All is made clear by Narrator Thomas Hinterberger (charming and handsome—all the better to draw us in) in swift mime (much reprised to comic effect and lest we forget) and a few words in English and French or is that Franglais... Story shrunk into a mime minute—try condensing your life story into a few minutes—I once managed it in four. Les Beaux dormants with its building blocks of dance takes just under an hour. Any longer and one would fear for the dancers, for this is a furious sprint, not a leisurely marathon.
Music tick-tocks; clockwork dancers and metronomic measured time; life goes so quickly. Unisex black suits for all till the women discard their outer wear and reveal their Zizi Jeanmaire allure and men their rippling torsos. Growing up it’s called. Blackburn has her finger on the button. Suits acquire skirts, shirts come off under jackets, pas de deux, male duets, and solos, all inclusive.
Funky formation, classical feet (one tall male dancer in high heels), exaggerated technique and a forest of arms, swan arms… a pulsating, exciting, club scene and a spinning Rose Adagio—yes, one tries to spot Blackburn’s slippery references. Fast and furious—isn’t this how intense teenage life is lived—at least in their dreams and heads. But the technique and coordination never slips.

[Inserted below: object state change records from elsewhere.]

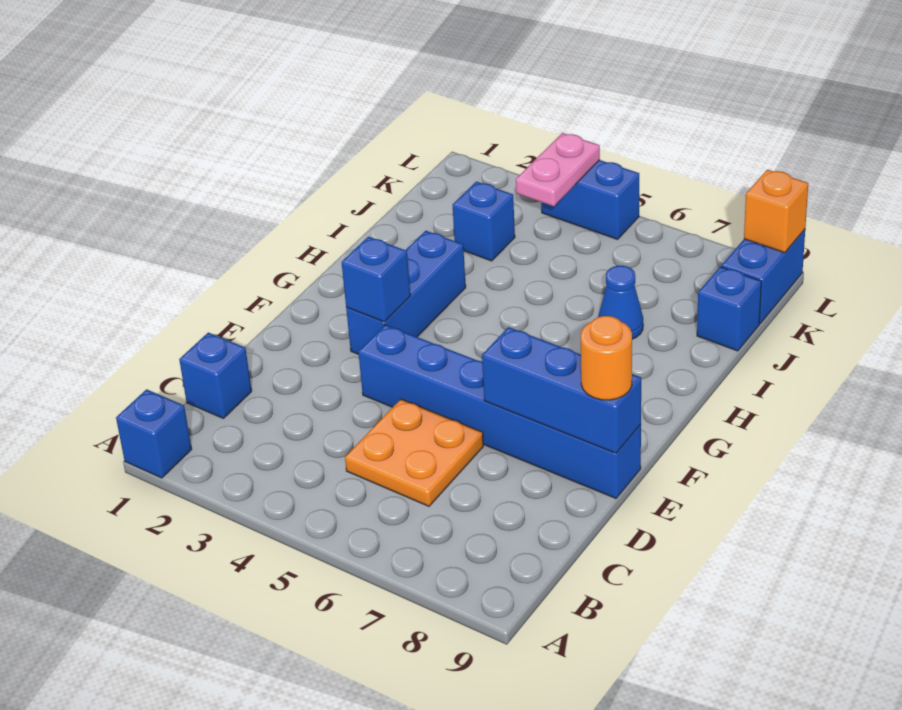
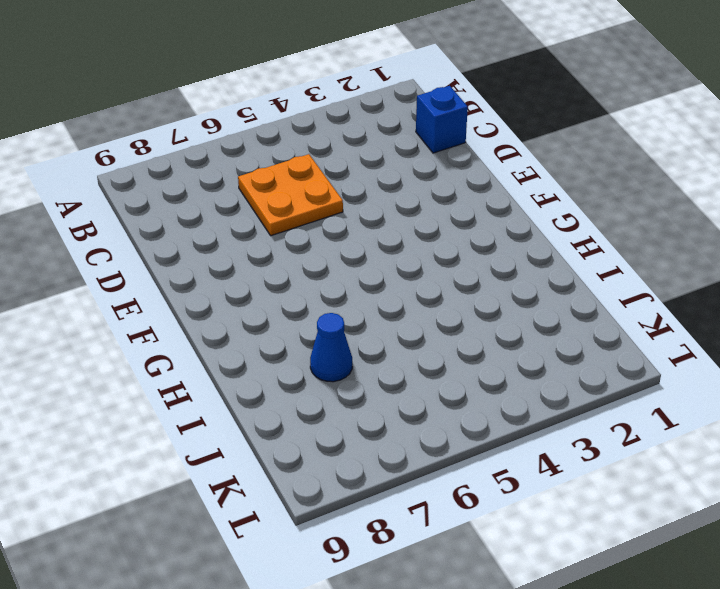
none -> blue 1x1 brick [116,389,192,478]
none -> blue 1x6 brick [358,325,641,498]
none -> blue 1x3 brick [346,231,466,354]

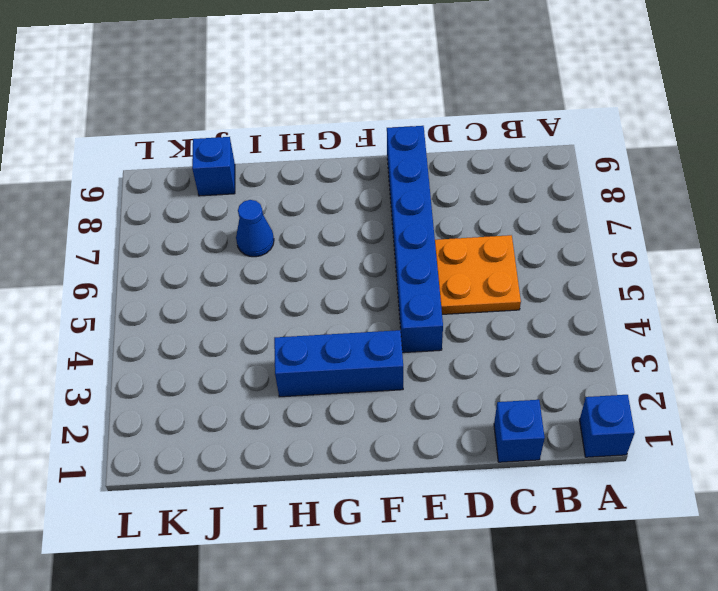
none -> blue 1x1 brick [453,182,515,261]
none -> blue 1x2 brick [721,229,805,324]
none -> blue 1x2 brick [541,160,639,239]

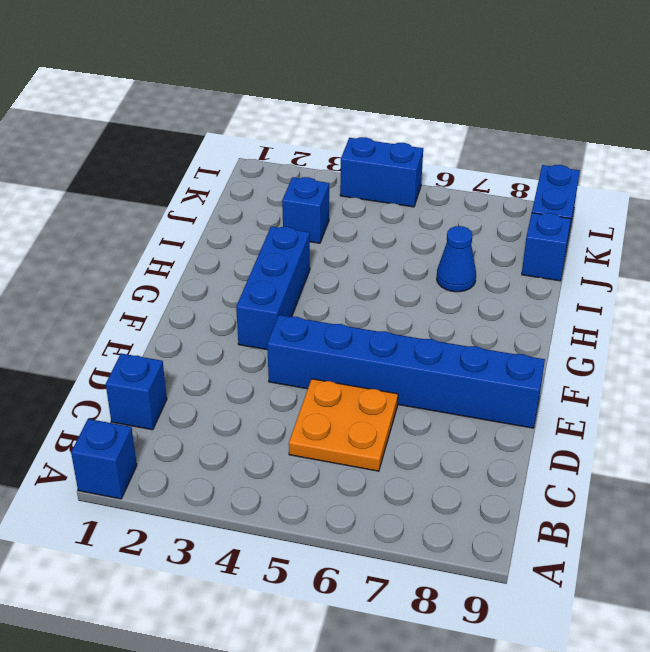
none -> blue 1x3 brick [482,327,641,453]
none -> blue 1x1 brick [342,237,410,322]
none -> pink 1x2 plate [516,133,600,206]

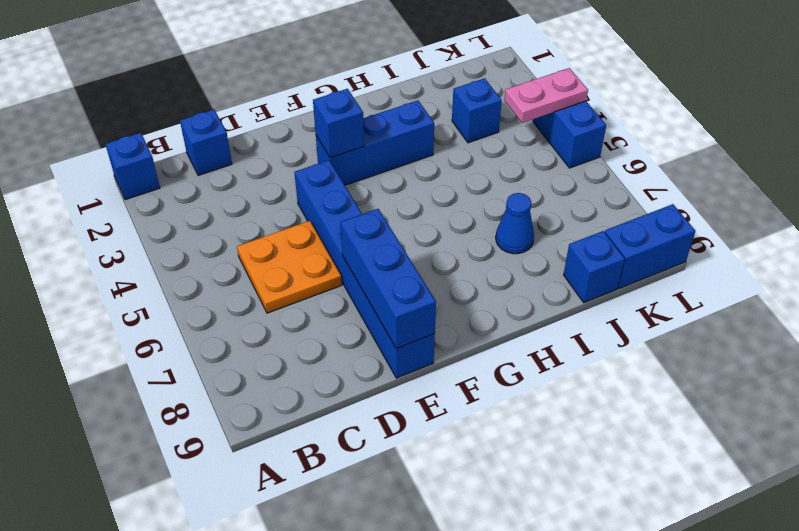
none -> orange 1x1 brick [744,170,808,253]
none -> orange 1x1 round brick [581,316,632,400]

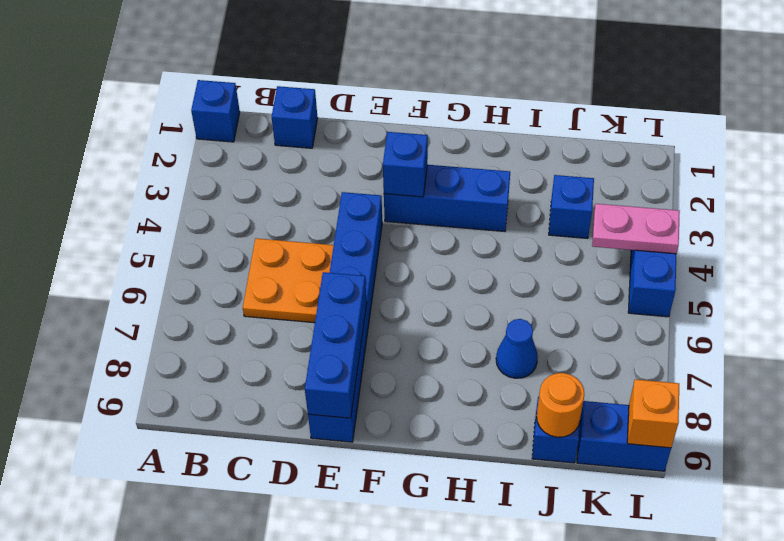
orange 1x1 round brick [537,373,584,437] -> orange 1x1 round brick moved to [581,316,632,400]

Invidious to single anyone out, so I won’t, though Valentin Thuet’s Carabosse is something else, and Ryo Shimizu catches my eye, but really they are all outstanding, all princes and princesses: Céline Nunigé (Aurora), Alain Trividic (Prince), Jean Philippe Rivière (Lilas) Monica Barbotte, Noemi Coin, Cauê Frias, Paloma Lassere, Mikhael Kinley-Safronoff, Oliver Oguma, and Marwik Schmitt.
Wonderment and respect… they are inspirational. These athletic Sleeping Beauties are worth very penny and some. A family ballet it is called, but I reckon all ages will get something different from it, innocent and not. Fabulous in every sense, Les Beaux dormants is a thrilling jolt of pure adrenaline…
A distinctive neo-classical and contemporary melange performed by dancers on speed without losing any of the precision of Blackburn’s dynamic choreography.
Sleeping Beauty (playing in the main house) has an audacious companion in the Linbury studio and Tchaikovsky a modern minimalist treatment remix from Martin Tétreault. The quintessence of Sleeping Beauty transposed to the postmodernist ironic age.